Collection entries:
┌────────

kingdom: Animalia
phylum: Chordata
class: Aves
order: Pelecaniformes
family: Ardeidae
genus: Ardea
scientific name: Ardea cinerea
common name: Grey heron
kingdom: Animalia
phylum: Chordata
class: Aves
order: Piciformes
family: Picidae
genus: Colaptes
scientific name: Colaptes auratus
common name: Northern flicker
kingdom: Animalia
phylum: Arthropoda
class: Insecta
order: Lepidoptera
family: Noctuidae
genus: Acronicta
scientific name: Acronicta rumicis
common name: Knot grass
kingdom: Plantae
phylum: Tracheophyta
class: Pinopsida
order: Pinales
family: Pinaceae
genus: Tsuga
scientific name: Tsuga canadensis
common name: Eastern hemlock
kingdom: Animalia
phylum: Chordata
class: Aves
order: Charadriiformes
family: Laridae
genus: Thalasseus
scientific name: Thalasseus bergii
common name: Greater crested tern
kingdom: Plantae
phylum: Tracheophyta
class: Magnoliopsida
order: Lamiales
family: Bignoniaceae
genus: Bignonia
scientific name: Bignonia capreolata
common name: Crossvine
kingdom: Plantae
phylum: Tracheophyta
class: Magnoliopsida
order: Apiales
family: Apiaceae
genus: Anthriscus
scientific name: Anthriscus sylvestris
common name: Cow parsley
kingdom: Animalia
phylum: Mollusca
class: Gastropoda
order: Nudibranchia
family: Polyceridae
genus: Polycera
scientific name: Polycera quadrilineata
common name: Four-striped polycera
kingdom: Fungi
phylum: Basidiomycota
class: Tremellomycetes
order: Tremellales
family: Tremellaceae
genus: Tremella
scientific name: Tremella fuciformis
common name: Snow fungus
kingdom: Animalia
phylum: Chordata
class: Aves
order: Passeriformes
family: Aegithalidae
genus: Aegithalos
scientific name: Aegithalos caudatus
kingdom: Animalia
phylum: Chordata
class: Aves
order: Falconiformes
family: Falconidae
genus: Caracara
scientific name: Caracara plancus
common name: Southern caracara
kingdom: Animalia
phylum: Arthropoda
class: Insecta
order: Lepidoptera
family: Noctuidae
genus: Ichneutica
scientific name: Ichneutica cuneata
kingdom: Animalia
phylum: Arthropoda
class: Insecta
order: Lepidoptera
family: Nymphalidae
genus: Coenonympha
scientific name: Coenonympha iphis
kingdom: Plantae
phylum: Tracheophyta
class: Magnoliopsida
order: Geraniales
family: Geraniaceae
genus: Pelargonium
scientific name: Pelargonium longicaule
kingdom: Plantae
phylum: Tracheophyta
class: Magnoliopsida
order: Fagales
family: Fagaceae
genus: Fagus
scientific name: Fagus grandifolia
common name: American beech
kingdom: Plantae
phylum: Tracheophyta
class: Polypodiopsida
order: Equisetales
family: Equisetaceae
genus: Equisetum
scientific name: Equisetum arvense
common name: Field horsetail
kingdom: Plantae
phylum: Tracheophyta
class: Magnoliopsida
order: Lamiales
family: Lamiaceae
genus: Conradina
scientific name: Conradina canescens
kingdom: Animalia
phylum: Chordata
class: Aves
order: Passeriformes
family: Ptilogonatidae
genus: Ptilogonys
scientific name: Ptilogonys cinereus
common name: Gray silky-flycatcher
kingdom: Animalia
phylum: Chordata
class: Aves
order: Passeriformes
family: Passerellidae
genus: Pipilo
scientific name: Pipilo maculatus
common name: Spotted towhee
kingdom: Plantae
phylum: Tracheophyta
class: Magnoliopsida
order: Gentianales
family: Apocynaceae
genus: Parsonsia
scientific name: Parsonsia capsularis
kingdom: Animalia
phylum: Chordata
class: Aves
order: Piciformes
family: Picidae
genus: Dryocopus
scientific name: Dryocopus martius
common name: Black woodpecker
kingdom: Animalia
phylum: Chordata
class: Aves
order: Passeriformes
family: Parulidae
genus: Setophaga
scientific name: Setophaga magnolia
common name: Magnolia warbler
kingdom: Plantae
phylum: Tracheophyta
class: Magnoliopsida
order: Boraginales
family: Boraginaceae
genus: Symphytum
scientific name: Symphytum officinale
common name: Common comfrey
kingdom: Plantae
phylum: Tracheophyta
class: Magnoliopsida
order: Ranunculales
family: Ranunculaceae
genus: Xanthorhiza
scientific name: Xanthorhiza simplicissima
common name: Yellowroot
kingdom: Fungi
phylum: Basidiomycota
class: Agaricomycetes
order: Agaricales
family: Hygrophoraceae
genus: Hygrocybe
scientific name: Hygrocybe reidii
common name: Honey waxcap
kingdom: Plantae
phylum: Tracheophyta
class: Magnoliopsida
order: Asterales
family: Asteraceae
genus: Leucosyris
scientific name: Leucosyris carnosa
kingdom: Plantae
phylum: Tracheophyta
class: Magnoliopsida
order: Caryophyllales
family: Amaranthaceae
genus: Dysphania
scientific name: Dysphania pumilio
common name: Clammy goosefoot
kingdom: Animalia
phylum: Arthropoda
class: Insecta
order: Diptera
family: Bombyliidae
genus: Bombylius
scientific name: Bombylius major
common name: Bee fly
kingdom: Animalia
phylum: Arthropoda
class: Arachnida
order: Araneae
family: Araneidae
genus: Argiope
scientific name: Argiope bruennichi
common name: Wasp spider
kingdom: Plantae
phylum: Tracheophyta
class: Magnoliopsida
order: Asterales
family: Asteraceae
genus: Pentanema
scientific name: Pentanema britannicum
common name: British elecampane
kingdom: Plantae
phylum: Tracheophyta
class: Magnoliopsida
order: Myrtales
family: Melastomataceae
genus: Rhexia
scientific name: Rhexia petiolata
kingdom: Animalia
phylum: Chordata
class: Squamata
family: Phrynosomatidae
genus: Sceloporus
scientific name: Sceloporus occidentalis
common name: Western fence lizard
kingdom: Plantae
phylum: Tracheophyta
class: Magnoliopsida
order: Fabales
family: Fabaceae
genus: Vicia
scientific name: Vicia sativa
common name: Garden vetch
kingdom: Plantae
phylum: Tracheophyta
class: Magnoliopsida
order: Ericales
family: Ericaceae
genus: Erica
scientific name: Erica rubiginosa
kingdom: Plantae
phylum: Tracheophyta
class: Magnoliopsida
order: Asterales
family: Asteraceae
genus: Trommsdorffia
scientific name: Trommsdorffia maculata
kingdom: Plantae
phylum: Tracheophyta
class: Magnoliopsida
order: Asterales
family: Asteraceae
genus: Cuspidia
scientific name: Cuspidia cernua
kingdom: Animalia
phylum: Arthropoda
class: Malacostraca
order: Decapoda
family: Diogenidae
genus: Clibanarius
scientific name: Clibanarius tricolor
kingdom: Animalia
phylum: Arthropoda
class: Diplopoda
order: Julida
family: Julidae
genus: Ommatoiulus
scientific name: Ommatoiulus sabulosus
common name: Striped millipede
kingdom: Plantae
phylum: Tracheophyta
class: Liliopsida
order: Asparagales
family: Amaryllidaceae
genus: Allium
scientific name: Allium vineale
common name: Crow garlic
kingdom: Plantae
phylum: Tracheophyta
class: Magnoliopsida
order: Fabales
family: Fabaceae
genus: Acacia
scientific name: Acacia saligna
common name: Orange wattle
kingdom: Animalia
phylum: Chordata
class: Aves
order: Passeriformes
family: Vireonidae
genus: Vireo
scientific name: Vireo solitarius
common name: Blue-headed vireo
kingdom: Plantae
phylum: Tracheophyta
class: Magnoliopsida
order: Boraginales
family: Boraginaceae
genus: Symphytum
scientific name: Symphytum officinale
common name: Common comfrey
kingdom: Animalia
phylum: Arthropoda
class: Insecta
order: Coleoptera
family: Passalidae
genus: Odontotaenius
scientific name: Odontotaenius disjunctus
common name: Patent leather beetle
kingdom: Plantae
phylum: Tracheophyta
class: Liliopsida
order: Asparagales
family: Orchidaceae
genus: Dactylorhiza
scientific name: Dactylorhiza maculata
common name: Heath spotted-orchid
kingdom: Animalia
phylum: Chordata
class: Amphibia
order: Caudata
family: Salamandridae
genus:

└────────

| Set exercise |
Render the data as a Markdown table with two columns, Row and Line, giving each line its row number and omitting blank lines. Begin at the line that contains "family: Passerellidae" and stop after the line that contains "order: Agaricales".

| Solution to this task |
| Row | Line |
|---|---|
| 1 | family: Passerellidae |
| 2 | genus: Pipilo |
| 3 | scientific name: Pipilo maculatus |
| 4 | common name: Spotted towhee |
| 5 | kingdom: Plantae |
| 6 | phylum: Tracheophyta |
| 7 | class: Magnoliopsida |
| 8 | order: Gentianales |
| 9 | family: Apocynaceae |
| 10 | genus: Parsonsia |
| 11 | scientific name: Parsonsia capsularis |
| 12 | kingdom: Animalia |
| 13 | phylum: Chordata |
| 14 | class: Aves |
| 15 | order: Piciformes |
| 16 | family: Picidae |
| 17 | genus: Dryocopus |
| 18 | scientific name: Dryocopus martius |
| 19 | common name: Black woodpecker |
| 20 | kingdom: Animalia |
| 21 | phylum: Chordata |
| 22 | class: Aves |
| 23 | order: Passeriformes |
| 24 | family: Parulidae |
| 25 | genus: Setophaga |
| 26 | scientific name: Setophaga magnolia |
| 27 | common name: Magnolia warbler |
| 28 | kingdom: Plantae |
| 29 | phylum: Tracheophyta |
| 30 | class: Magnoliopsida |
| 31 | order: Boraginales |
| 32 | family: Boraginaceae |
| 33 | genus: Symphytum |
| 34 | scientific name: Symphytum officinale |
| 35 | common name: Common comfrey |
| 36 | kingdom: Plantae |
| 37 | phylum: Tracheophyta |
| 38 | class: Magnoliopsida |
| 39 | order: Ranunculales |
| 40 | family: Ranunculaceae |
| 41 | genus: Xanthorhiza |
| 42 | scientific name: Xanthorhiza simplicissima |
| 43 | common name: Yellowroot |
| 44 | kingdom: Fungi |
| 45 | phylum: Basidiomycota |
| 46 | class: Agaricomycetes |
| 47 | order: Agaricales |